▶ **What to do**: Every line in the records below between the one holding "left hip: (191, 309)" and the one holding "right eye: (381, 233)", inclusive, is to be set down exactly; all other lines are to be left out.

▶ **Records provided**:
= = =

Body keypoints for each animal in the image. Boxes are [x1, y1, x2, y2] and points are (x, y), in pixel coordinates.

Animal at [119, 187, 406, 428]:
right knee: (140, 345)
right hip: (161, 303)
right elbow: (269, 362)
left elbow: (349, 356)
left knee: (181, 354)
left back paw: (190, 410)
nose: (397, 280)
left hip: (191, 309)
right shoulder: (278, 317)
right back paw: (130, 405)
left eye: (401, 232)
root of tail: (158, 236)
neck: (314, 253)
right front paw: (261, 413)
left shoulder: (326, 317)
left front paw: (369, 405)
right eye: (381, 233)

= = =

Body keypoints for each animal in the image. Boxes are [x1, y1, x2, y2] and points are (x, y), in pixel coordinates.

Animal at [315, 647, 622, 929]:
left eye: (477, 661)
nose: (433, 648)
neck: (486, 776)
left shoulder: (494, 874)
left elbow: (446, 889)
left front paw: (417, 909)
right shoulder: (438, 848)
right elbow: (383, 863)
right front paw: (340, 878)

= = =

▶ **Written response**:
left hip: (191, 309)
right shoulder: (278, 317)
right back paw: (130, 405)
left eye: (401, 232)
root of tail: (158, 236)
neck: (314, 253)
right front paw: (261, 413)
left shoulder: (326, 317)
left front paw: (369, 405)
right eye: (381, 233)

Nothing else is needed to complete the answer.